Years ago, these lyrics from a Cold Play song stopped me.
I was driving alone when the song came on the radio. As I heard it and let those lyrics seep in, I immediately knew my answer, and it devastated me.
It wasn't that I was some ugly and violent part of society's disease. I wasn't trying to hurt anyone. But in a split second, I saw that being part of the disease could be much more passive. I was well-meaning cog in so many wheels of dysfunction. My job felt like dysfunction, my relationships were dysfunction, the growing separation between my insides and my outside: total dysfunction. Even though I so desperately wanted to be part of the cure, I stopped being able to fool myself into believing that I actually was.
In the decade or so since, my life has changed drastically, and for the better.
Then this past week, I was driving along and that same Cold Play song came on the radio. And those same lyrics poked at me, drawing out the answer for this point in my life.
And all I got was silence, blankness, neutrality. I had this sense that I'm neither disease or cure. I could feel a sense that blindly cooperating with dysfunction was no longer my MO, but at the same time, I didn't feel any great sense of myself as part of the cure.
And that really opened a question for me: What does being part of the cure even mean?
Obvious examples came to mind: Malala, Maggie Doyne, Greg Mortenson. People whose lives presented them with a choice, and the choice they made became an unfolding of goodness and love, a path of inspiration for others. People who seem to be living a sense of Dharma in the highest degree are the ones that come so quickly to mind when I think of what being the cure means.
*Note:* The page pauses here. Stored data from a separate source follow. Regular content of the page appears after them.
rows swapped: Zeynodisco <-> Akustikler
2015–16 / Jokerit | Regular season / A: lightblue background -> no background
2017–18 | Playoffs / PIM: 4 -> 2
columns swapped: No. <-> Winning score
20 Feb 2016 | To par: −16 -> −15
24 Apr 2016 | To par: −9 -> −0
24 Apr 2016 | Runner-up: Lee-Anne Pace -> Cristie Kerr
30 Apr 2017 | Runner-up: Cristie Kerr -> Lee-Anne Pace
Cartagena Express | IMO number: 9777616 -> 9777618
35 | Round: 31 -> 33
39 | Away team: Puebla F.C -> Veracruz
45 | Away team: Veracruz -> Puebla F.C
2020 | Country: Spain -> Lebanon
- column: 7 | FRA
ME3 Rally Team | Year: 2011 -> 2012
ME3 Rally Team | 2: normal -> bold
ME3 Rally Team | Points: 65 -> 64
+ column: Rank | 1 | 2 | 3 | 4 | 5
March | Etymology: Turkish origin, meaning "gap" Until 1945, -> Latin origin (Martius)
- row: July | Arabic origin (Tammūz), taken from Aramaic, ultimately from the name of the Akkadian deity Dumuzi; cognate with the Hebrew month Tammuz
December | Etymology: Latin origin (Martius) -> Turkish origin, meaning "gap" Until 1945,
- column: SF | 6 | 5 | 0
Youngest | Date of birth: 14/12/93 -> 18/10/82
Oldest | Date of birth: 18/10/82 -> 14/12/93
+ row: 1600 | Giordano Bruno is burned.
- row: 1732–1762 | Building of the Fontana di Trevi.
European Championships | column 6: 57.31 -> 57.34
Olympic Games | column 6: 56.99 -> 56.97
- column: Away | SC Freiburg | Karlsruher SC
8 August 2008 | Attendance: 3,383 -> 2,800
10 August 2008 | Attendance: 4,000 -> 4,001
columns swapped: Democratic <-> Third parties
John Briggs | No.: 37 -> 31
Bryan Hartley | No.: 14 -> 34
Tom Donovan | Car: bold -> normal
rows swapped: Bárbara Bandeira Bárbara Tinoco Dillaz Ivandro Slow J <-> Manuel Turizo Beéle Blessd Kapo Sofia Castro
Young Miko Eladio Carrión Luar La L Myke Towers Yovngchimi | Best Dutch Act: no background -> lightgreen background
But what would being part of the cure look like in my ordinary little life? I can't see one of those big decisive moments when I could have chosen some path of healing or service. And even those special moments when I did have a crossroads and chose fully with my heart, they were quiet moments, powerful in a way that was just significant to me, maybe a couple of other people. Can I really consider that being part of the cure?
Way back when those lyrics first rocked me out of my comfort zone, I had a fantasy that writing would be my way to be part of the cure. I could write positive waves into the world around me; I could inspire, or enlighten, or just add something unique and good into the mix of things.
But, as the years have passed, I've noticed the goodness I feel in writing gets pinched or corrupted if I think at all about what it would mean to anyone else. When I'm writing for any sort-of result or reaction, the whole process becomes a mess of egoic dysfunction, no sense of cure-making at all.
And I keep feeling a crazy little secret hiding in all of this: the attempt at cure-making is no cure at all. The rhythms of my life seem to show this one over and over. "Don't try so hard, just be... just Be."
But is this enough? When I look around and see so many things that break my heart, is it enough to just be, to just live my beautiful and blessed life, to enjoy it and love as best I can?
For now, this seems my only choice, and no denying that it's a great choice. And even so, I feel a sense that the question isn't over, that it might never be over.